From Introduction to Gonzo Marketing, by Christopher Locke (also of Cluetrain fame).

What Law?

My principal legal interests are all forms of intellectual property law and internet issues (such as access, speech, etc.). These issues are the reason that I went to law school and, so far, I haven't been able to shake my interest in them.


I work as an attorney at Wilson Sonsini Goodrich & Rosati in Palo Alto, California (though recently I have been working in the San Francisco office). There I do intellectual property litigation and internet counseling.


My clients at WSGR have included Napster, Google, Borland, StreamCast Networks (also known as MusicCity), Canal+, Inktomi, the Project to Promote Competition and many lesser known companies.


Two recent public pleadings in which I had a hand are:



WSGR's clients have great, interesting, highly technical, unique and fun legal issues to confront. They are what make me enjoy my work.


I also provide counselling to Creative Commons, the Online Policy Group and the Media Awareness Project. I am a sometime contributor to Chilling Effects and an editor at GrepLaw.

What to Code?

I program mostly on the side, for fun. However, from time to time coding projects are directly useful to doing my job.


For the moment, my principal coding projects (links to come) are:



  1. GrepMoodMusic: The idea here is to be able to have playlists generated on the fly based on a listener's mood and listening history.
  2. NewsGet: An RSS feed reader on steriods. It remembers what you read and can accept any feed defined by perl regexes and a uri.
  3. Fun with the patent databases:The USPTO database contains lots of juicy information that ought to be extracted.

I'd also like to learn python and lisp. I still maintain Public.law and HLSNet. And, I am a tester for the h2o Project and the Creative Commons license chooser.

Why Bricoleur?

The simplest answer is because that is how I would describe myself, and there don't seem to be any better words in english.


According to pages found through google's glossary (where else would one turn?), "bricoleur" is:


A French word with no exact English equivalent used as a term by Seymour Papert to describe the style of approach exemplified by a tinkerer or a jack of all trades.

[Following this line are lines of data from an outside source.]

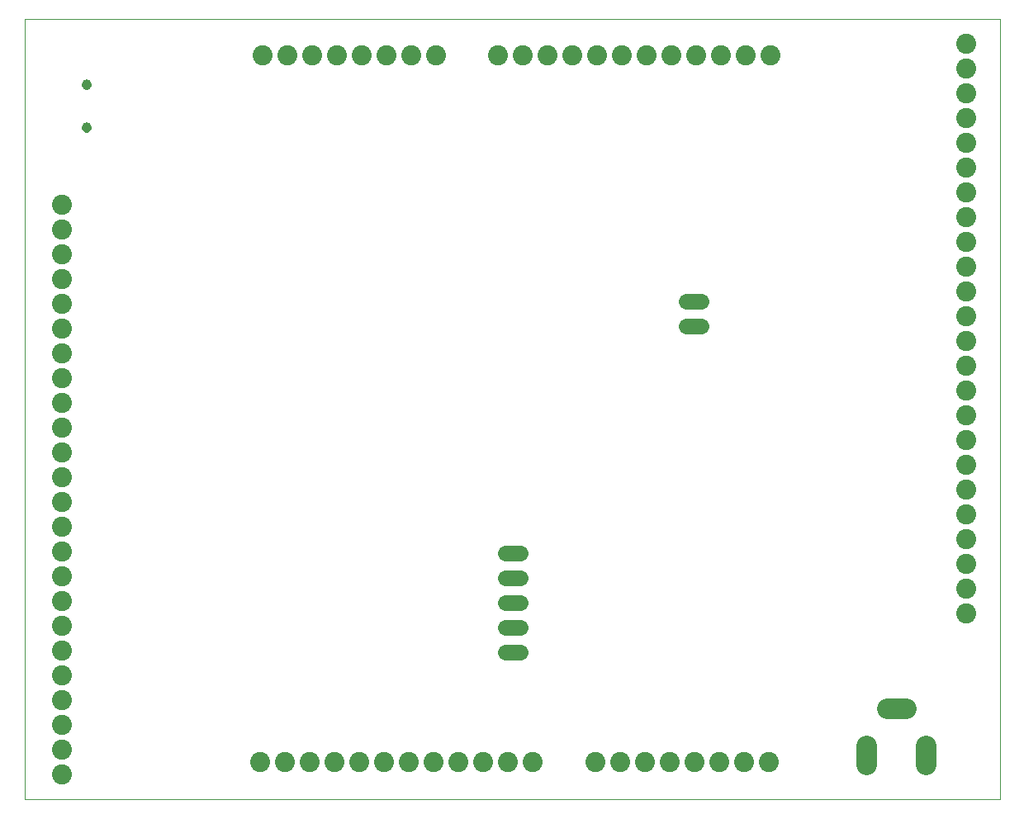
<source format=gbs>
G75*
G70*
%OFA0B0*%
%FSLAX24Y24*%
%IPPOS*%
%LPD*%
%AMOC8*
5,1,8,0,0,1.08239X$1,22.5*
%
%ADD10C,0.0000*%
%ADD11C,0.0808*%
%ADD12C,0.0394*%
%ADD13C,0.0827*%
%ADD14C,0.0640*%
D10*
X001581Y000967D02*
X001581Y032463D01*
X040951Y032463D01*
X040951Y000967D01*
X001581Y000967D01*
X003904Y028101D02*
X003906Y028127D01*
X003912Y028153D01*
X003922Y028178D01*
X003935Y028201D01*
X003951Y028221D01*
X003971Y028239D01*
X003993Y028254D01*
X004016Y028266D01*
X004042Y028274D01*
X004068Y028278D01*
X004094Y028278D01*
X004120Y028274D01*
X004146Y028266D01*
X004170Y028254D01*
X004191Y028239D01*
X004211Y028221D01*
X004227Y028201D01*
X004240Y028178D01*
X004250Y028153D01*
X004256Y028127D01*
X004258Y028101D01*
X004256Y028075D01*
X004250Y028049D01*
X004240Y028024D01*
X004227Y028001D01*
X004211Y027981D01*
X004191Y027963D01*
X004169Y027948D01*
X004146Y027936D01*
X004120Y027928D01*
X004094Y027924D01*
X004068Y027924D01*
X004042Y027928D01*
X004016Y027936D01*
X003992Y027948D01*
X003971Y027963D01*
X003951Y027981D01*
X003935Y028001D01*
X003922Y028024D01*
X003912Y028049D01*
X003906Y028075D01*
X003904Y028101D01*
X003904Y029833D02*
X003906Y029859D01*
X003912Y029885D01*
X003922Y029910D01*
X003935Y029933D01*
X003951Y029953D01*
X003971Y029971D01*
X003993Y029986D01*
X004016Y029998D01*
X004042Y030006D01*
X004068Y030010D01*
X004094Y030010D01*
X004120Y030006D01*
X004146Y029998D01*
X004170Y029986D01*
X004191Y029971D01*
X004211Y029953D01*
X004227Y029933D01*
X004240Y029910D01*
X004250Y029885D01*
X004256Y029859D01*
X004258Y029833D01*
X004256Y029807D01*
X004250Y029781D01*
X004240Y029756D01*
X004227Y029733D01*
X004211Y029713D01*
X004191Y029695D01*
X004169Y029680D01*
X004146Y029668D01*
X004120Y029660D01*
X004094Y029656D01*
X004068Y029656D01*
X004042Y029660D01*
X004016Y029668D01*
X003992Y029680D01*
X003971Y029695D01*
X003951Y029713D01*
X003935Y029733D01*
X003922Y029756D01*
X003912Y029781D01*
X003906Y029807D01*
X003904Y029833D01*
D11*
X003081Y024967D03*
X003081Y023967D03*
X003081Y022967D03*
X003081Y021967D03*
X003081Y020967D03*
X003081Y019967D03*
X003081Y018967D03*
X003081Y017967D03*
X003081Y016967D03*
X003081Y015967D03*
X003081Y014967D03*
X003081Y013967D03*
X003081Y012967D03*
X003081Y011967D03*
X003081Y010967D03*
X003081Y009967D03*
X003081Y008967D03*
X003081Y007967D03*
X003081Y006967D03*
X003081Y005967D03*
X003081Y004967D03*
X003081Y003967D03*
X003081Y002967D03*
X003081Y001967D03*
X011081Y002467D03*
X012081Y002467D03*
X013081Y002467D03*
X014081Y002467D03*
X015081Y002467D03*
X016081Y002467D03*
X017081Y002467D03*
X018081Y002467D03*
X019081Y002467D03*
X020081Y002467D03*
X021081Y002467D03*
X022081Y002467D03*
X024631Y002467D03*
X025631Y002467D03*
X026631Y002467D03*
X027631Y002467D03*
X028631Y002467D03*
X029631Y002467D03*
X030631Y002467D03*
X031631Y002467D03*
X039581Y008467D03*
X039581Y009467D03*
X039581Y010467D03*
X039581Y011467D03*
X039581Y012467D03*
X039581Y013467D03*
X039581Y014467D03*
X039581Y015467D03*
X039581Y016467D03*
X039581Y017467D03*
X039581Y018467D03*
X039581Y019467D03*
X039581Y020467D03*
X039581Y021467D03*
X039581Y022467D03*
X039581Y023467D03*
X039581Y024467D03*
X039581Y025467D03*
X039581Y026467D03*
X039581Y027467D03*
X039581Y028467D03*
X039581Y029467D03*
X039581Y030467D03*
X039581Y031467D03*
X031681Y031017D03*
X030681Y031017D03*
X029681Y031017D03*
X028681Y031017D03*
X027681Y031017D03*
X026681Y031017D03*
X025681Y031017D03*
X024681Y031017D03*
X023681Y031017D03*
X022681Y031017D03*
X021681Y031017D03*
X020681Y031017D03*
X018181Y031017D03*
X017181Y031017D03*
X016181Y031017D03*
X015181Y031017D03*
X014181Y031017D03*
X013181Y031017D03*
X012181Y031017D03*
X011181Y031017D03*
D12*
X004081Y029833D03*
X004081Y028101D03*
D13*
X036387Y004656D02*
X037175Y004656D01*
X037962Y003160D02*
X037962Y002373D01*
X035561Y002373D02*
X035561Y003160D01*
D14*
X021581Y006917D02*
X020981Y006917D01*
X020981Y007917D02*
X021581Y007917D01*
X021581Y008917D02*
X020981Y008917D01*
X020981Y009917D02*
X021581Y009917D01*
X021581Y010917D02*
X020981Y010917D01*
X028281Y020067D02*
X028881Y020067D01*
X028881Y021067D02*
X028281Y021067D01*
M02*

</source>
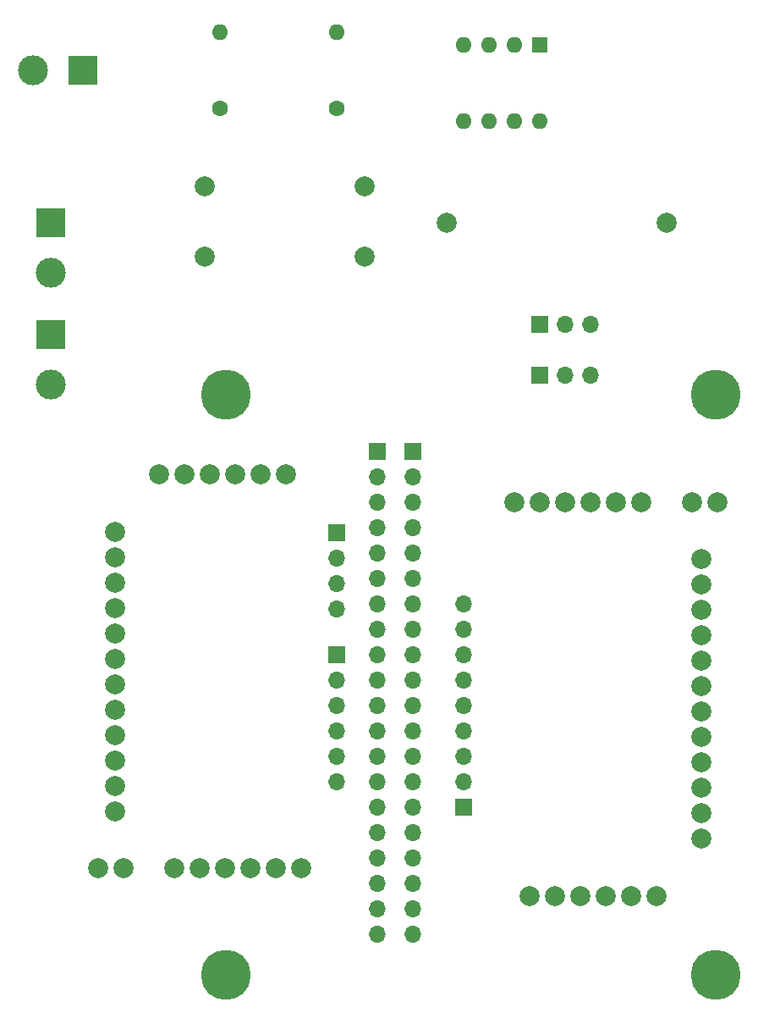
<source format=gbr>
%TF.GenerationSoftware,KiCad,Pcbnew,7.0.5*%
%TF.CreationDate,2023-06-09T18:15:06-05:00*%
%TF.ProjectId,pcbpai,70636270-6169-42e6-9b69-6361645f7063,rev?*%
%TF.SameCoordinates,Original*%
%TF.FileFunction,Soldermask,Top*%
%TF.FilePolarity,Negative*%
%FSLAX46Y46*%
G04 Gerber Fmt 4.6, Leading zero omitted, Abs format (unit mm)*
G04 Created by KiCad (PCBNEW 7.0.5) date 2023-06-09 18:15:06*
%MOMM*%
%LPD*%
G01*
G04 APERTURE LIST*
%ADD10C,2.000000*%
%ADD11R,1.700000X1.700000*%
%ADD12O,1.700000X1.700000*%
%ADD13C,5.000000*%
%ADD14C,1.600000*%
%ADD15O,1.600000X1.600000*%
%ADD16R,1.600000X1.600000*%
%ADD17R,3.000000X3.000000*%
%ADD18C,3.000000*%
G04 APERTURE END LIST*
D10*
%TO.C,U4*%
X151922500Y-87217500D03*
X151922500Y-80217500D03*
X167922500Y-87217500D03*
X167922500Y-80217500D03*
%TD*%
D11*
%TO.C,J6*%
X165100000Y-127000000D03*
D12*
X165100000Y-129540000D03*
X165100000Y-132080000D03*
X165100000Y-134620000D03*
X165100000Y-137160000D03*
X165100000Y-139700000D03*
%TD*%
D10*
%TO.C,J1*%
X176120000Y-83820000D03*
X198120000Y-83820000D03*
%TD*%
D13*
%TO.C,M1*%
X154000000Y-159000000D03*
%TD*%
D14*
%TO.C,R1*%
X153430000Y-72390000D03*
D15*
X153430000Y-64770000D03*
%TD*%
D11*
%TO.C,J2*%
X165100000Y-114840000D03*
D12*
X165100000Y-117380000D03*
X165100000Y-119920000D03*
X165100000Y-122460000D03*
%TD*%
D13*
%TO.C,REF\u002A\u002A*%
X203000000Y-101000000D03*
%TD*%
D16*
%TO.C,U6*%
X185420000Y-66040000D03*
D15*
X182880000Y-66040000D03*
X180340000Y-66040000D03*
X177800000Y-66040000D03*
X177800000Y-73660000D03*
X180340000Y-73660000D03*
X182880000Y-73660000D03*
X185420000Y-73660000D03*
%TD*%
D13*
%TO.C,REF\u002A\u002A*%
X203000000Y-159000000D03*
%TD*%
D17*
%TO.C,J3*%
X139700000Y-68580000D03*
D18*
X134700000Y-68580000D03*
%TD*%
D17*
%TO.C,J4*%
X136500000Y-83820000D03*
D18*
X136500000Y-88820000D03*
%TD*%
D10*
%TO.C,U2*%
X197120000Y-151130000D03*
X194580000Y-151130000D03*
X192040000Y-151130000D03*
X189500000Y-151130000D03*
X186960000Y-151130000D03*
X184420000Y-151130000D03*
X201560000Y-145380000D03*
X201560000Y-142840000D03*
X201560000Y-140300000D03*
X201560000Y-137760000D03*
X201560000Y-135220000D03*
X201560000Y-132680000D03*
X201560000Y-130140000D03*
X201560000Y-127600000D03*
X201560000Y-125060000D03*
X201560000Y-122520000D03*
X201560000Y-119980000D03*
X201560000Y-117440000D03*
X182880000Y-111750000D03*
X185420000Y-111750000D03*
X187960000Y-111750000D03*
X190500000Y-111750000D03*
X193040000Y-111760000D03*
X195580000Y-111750000D03*
X200660000Y-111750000D03*
X203200000Y-111750000D03*
%TD*%
D13*
%TO.C,REF\u002A\u002A*%
X154000000Y-101000000D03*
%TD*%
D14*
%TO.C,R2*%
X165100000Y-72390000D03*
D15*
X165100000Y-64770000D03*
%TD*%
D10*
%TO.C,U1*%
X147320000Y-109000000D03*
X149860000Y-109000000D03*
X152400000Y-109000000D03*
X154940000Y-109000000D03*
X157480000Y-109000000D03*
X160020000Y-109000000D03*
X142880000Y-114750000D03*
X142880000Y-117290000D03*
X142880000Y-119830000D03*
X142880000Y-122370000D03*
X142880000Y-124910000D03*
X142880000Y-127450000D03*
X142880000Y-129990000D03*
X142880000Y-132530000D03*
X142880000Y-135070000D03*
X142880000Y-137610000D03*
X142880000Y-140150000D03*
X142880000Y-142690000D03*
X161560000Y-148380000D03*
X159020000Y-148380000D03*
X156480000Y-148380000D03*
X153940000Y-148380000D03*
X151400000Y-148370000D03*
X148860000Y-148380000D03*
X143780000Y-148380000D03*
X141240000Y-148380000D03*
%TD*%
D17*
%TO.C,J5*%
X136500000Y-95000000D03*
D18*
X136500000Y-100000000D03*
%TD*%
D11*
%TO.C,U3*%
X169120000Y-106680000D03*
X172720000Y-106680000D03*
D12*
X169120000Y-109220000D03*
X172720000Y-109220000D03*
X169120000Y-111760000D03*
X172720000Y-111760000D03*
X169120000Y-114300000D03*
X172720000Y-114300000D03*
X169120000Y-116840000D03*
X172720000Y-116840000D03*
X169120000Y-119380000D03*
X172720000Y-119380000D03*
X169120000Y-121920000D03*
X172720000Y-121920000D03*
X169120000Y-124460000D03*
X172720000Y-124460000D03*
X169120000Y-127000000D03*
X172720000Y-127000000D03*
X169120000Y-129540000D03*
X172720000Y-129540000D03*
X169120000Y-132080000D03*
X172720000Y-132080000D03*
X169120000Y-134620000D03*
X172720000Y-134620000D03*
X169120000Y-137160000D03*
X172720000Y-137160000D03*
X169120000Y-139700000D03*
X172720000Y-139700000D03*
X169120000Y-142240000D03*
X172720000Y-142240000D03*
X169120000Y-144780000D03*
X172720000Y-144780000D03*
X169120000Y-147320000D03*
X172720000Y-147320000D03*
X169120000Y-149860000D03*
X172720000Y-149860000D03*
X169120000Y-152400000D03*
X172720000Y-152400000D03*
X169120000Y-154940000D03*
X172720000Y-154940000D03*
%TD*%
D11*
%TO.C,SW1*%
X185420000Y-99060000D03*
D12*
X187960000Y-99060000D03*
X190500000Y-99060000D03*
D11*
X185420000Y-93980000D03*
D12*
X187960000Y-93980000D03*
X190500000Y-93980000D03*
%TD*%
D11*
%TO.C,J8*%
X177800000Y-142240000D03*
D12*
X177800000Y-139700000D03*
X177800000Y-137160000D03*
X177800000Y-134620000D03*
X177800000Y-132080000D03*
X177800000Y-129540000D03*
X177800000Y-127000000D03*
X177800000Y-124460000D03*
X177800000Y-121920000D03*
%TD*%
M02*

</source>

Bricoleurs are comfortable in unfamiliar realms of learning and experience because they learn best by using indirect connections to known information, even if the details of the skills are not exactly related. They try things out until they figure out how to do something.

Courtesy of the Tech Learning Link Glossary. Also check out the google glossary entry for bricolage


I first heard of this characterization of what I think is my approach to learning from Sherry Turkle's great book The Second Self: Computers and the Human Spirit .


In our post-DMCA world the positive benefits of being able learn through tinkering is a hot topic. Ed Felton's excellent web log called "Freedom to Tinker" and the Yale web log called "LawMeme: Legal Bricolage for a Technological Age" are but two examples.